### About this exercise
Every line of the records below from the line with "Contributor to pay" up to and including the line with "Agreement , including" must be reproduced exactly, and no line outside that range.

### Records shown

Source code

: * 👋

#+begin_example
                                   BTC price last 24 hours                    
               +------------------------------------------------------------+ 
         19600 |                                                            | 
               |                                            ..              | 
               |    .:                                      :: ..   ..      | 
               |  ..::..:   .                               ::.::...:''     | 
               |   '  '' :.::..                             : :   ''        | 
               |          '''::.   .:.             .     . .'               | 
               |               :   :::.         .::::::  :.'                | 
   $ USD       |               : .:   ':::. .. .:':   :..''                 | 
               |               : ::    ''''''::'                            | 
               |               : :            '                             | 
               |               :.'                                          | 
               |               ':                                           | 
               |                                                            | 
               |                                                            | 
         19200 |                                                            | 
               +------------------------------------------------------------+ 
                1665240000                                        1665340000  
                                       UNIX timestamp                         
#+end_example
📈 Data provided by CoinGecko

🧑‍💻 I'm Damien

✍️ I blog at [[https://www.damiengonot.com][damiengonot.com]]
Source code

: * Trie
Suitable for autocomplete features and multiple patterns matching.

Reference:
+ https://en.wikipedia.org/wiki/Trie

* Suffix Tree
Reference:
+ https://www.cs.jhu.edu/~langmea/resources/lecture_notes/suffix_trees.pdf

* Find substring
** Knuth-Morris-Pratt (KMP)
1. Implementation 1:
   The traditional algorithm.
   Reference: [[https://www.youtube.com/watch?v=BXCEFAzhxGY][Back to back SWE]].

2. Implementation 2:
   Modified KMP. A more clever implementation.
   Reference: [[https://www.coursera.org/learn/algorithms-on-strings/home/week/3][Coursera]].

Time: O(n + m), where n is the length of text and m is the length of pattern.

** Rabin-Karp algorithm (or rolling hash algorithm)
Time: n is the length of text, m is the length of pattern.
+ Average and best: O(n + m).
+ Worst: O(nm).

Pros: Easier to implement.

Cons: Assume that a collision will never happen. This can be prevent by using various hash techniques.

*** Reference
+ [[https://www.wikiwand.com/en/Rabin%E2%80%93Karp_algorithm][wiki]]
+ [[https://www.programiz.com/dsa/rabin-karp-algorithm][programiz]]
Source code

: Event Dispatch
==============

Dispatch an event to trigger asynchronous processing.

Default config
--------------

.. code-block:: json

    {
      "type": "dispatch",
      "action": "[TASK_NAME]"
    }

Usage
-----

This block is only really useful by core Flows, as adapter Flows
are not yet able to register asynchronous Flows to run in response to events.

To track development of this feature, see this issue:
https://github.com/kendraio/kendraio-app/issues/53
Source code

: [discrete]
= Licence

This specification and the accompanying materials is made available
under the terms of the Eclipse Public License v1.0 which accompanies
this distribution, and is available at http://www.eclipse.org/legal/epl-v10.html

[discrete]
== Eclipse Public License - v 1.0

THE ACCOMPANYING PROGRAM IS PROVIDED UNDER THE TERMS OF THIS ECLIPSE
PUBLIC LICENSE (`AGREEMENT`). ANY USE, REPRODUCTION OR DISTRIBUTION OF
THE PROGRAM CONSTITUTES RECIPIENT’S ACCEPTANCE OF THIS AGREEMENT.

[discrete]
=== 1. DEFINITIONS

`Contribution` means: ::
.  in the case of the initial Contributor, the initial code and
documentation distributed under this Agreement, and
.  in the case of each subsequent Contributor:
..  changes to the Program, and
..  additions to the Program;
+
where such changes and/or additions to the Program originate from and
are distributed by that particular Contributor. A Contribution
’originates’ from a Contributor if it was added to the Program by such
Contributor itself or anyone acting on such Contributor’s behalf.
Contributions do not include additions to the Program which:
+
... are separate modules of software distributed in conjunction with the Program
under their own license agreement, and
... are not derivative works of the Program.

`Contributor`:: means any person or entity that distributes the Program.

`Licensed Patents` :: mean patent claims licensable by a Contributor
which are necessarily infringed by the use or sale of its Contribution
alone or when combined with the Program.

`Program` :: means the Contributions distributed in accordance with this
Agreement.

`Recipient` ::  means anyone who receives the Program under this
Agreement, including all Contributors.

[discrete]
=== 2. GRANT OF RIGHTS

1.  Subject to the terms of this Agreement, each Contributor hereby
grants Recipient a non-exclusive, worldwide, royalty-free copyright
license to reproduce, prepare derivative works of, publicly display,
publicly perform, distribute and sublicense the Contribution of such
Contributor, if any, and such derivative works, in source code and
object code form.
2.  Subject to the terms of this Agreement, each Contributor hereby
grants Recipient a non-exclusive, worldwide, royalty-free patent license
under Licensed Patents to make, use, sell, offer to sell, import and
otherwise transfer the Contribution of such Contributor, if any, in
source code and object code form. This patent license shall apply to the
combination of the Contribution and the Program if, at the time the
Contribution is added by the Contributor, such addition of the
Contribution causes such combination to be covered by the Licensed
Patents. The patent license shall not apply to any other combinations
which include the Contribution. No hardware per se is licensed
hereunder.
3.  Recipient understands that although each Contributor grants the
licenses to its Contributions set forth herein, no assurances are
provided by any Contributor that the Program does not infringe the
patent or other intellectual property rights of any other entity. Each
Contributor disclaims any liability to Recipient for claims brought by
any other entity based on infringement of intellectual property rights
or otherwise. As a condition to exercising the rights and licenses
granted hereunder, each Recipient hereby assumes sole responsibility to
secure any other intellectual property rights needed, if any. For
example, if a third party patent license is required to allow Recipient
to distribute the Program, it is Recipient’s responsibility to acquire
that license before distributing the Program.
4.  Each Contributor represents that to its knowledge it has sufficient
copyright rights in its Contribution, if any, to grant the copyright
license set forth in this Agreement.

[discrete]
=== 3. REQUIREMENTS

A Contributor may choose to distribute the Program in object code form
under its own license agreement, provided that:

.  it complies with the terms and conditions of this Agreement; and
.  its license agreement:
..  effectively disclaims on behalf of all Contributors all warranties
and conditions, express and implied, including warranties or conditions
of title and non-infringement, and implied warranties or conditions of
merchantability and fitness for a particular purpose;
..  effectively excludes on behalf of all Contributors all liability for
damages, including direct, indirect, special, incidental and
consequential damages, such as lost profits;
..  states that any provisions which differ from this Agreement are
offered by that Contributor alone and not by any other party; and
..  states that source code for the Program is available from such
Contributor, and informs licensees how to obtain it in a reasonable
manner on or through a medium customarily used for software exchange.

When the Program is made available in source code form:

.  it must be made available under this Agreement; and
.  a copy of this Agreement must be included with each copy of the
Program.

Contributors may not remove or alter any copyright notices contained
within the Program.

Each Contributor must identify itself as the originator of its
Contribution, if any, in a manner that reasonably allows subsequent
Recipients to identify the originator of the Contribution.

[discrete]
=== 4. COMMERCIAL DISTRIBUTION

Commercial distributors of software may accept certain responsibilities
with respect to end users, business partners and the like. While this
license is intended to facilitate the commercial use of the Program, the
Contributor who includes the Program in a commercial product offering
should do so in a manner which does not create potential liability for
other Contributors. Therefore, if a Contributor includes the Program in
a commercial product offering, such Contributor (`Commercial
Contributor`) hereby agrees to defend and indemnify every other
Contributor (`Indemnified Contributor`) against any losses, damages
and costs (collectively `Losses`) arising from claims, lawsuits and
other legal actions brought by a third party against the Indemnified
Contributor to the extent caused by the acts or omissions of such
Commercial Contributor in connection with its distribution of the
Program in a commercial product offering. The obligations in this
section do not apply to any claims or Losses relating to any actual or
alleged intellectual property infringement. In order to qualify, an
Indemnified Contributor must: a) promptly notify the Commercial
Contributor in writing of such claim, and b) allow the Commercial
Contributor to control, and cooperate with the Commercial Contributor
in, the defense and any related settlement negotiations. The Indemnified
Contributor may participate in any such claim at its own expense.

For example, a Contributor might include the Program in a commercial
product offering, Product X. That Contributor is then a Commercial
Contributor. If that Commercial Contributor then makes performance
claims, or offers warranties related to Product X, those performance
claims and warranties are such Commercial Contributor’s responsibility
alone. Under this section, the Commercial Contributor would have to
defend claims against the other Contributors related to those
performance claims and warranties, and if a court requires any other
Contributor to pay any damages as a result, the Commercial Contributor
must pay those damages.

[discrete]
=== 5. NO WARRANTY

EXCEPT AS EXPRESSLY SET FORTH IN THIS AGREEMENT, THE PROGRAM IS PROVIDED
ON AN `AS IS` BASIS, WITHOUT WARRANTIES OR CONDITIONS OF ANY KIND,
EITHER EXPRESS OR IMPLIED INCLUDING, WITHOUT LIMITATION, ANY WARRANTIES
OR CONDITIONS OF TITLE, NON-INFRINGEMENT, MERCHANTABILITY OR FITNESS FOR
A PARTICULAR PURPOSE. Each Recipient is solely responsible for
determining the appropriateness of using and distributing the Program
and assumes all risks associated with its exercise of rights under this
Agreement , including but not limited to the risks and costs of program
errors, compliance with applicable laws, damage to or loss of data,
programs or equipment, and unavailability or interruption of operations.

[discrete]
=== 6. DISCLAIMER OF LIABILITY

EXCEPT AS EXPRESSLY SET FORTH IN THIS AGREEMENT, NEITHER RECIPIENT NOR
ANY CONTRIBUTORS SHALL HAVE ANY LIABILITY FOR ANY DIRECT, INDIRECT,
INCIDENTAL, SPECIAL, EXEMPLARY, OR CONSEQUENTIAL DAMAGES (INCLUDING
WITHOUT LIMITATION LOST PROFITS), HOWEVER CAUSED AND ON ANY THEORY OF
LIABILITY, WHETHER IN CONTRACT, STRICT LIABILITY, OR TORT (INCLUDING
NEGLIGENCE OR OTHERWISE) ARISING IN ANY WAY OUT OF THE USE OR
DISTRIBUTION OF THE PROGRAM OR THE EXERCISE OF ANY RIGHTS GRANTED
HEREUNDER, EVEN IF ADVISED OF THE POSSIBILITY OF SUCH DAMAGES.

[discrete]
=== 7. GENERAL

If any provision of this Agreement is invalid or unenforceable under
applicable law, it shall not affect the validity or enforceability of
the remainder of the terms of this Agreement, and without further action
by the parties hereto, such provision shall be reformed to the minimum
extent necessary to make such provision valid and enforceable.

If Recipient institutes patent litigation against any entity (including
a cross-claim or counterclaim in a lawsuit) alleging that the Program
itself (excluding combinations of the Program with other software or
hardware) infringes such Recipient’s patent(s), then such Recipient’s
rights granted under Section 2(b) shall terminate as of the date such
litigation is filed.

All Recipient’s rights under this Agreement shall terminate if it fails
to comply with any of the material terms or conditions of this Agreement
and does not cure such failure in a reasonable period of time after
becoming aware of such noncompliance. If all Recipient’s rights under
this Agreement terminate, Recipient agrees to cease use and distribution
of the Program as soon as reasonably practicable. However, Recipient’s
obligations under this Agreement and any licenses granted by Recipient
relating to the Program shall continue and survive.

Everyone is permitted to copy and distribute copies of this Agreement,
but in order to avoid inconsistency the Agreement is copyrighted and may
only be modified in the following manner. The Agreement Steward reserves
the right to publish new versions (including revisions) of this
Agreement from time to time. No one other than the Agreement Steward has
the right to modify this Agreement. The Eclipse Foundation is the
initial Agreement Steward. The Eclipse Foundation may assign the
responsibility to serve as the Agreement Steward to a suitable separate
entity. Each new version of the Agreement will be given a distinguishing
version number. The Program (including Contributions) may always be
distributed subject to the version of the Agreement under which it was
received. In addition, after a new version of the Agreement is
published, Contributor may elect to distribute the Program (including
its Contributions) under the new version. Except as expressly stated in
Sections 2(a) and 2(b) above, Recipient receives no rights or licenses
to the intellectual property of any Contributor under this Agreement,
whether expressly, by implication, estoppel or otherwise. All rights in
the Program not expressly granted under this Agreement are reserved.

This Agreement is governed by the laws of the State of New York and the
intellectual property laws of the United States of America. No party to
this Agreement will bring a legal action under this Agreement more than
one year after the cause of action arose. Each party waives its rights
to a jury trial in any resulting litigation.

### Solution
Contributor to pay any damages as a result, the Commercial Contributor
must pay those damages.

[discrete]
=== 5. NO WARRANTY

EXCEPT AS EXPRESSLY SET FORTH IN THIS AGREEMENT, THE PROGRAM IS PROVIDED
ON AN `AS IS` BASIS, WITHOUT WARRANTIES OR CONDITIONS OF ANY KIND,
EITHER EXPRESS OR IMPLIED INCLUDING, WITHOUT LIMITATION, ANY WARRANTIES
OR CONDITIONS OF TITLE, NON-INFRINGEMENT, MERCHANTABILITY OR FITNESS FOR
A PARTICULAR PURPOSE. Each Recipient is solely responsible for
determining the appropriateness of using and distributing the Program
and assumes all risks associated with its exercise of rights under this
Agreement , including but not limited to the risks and costs of program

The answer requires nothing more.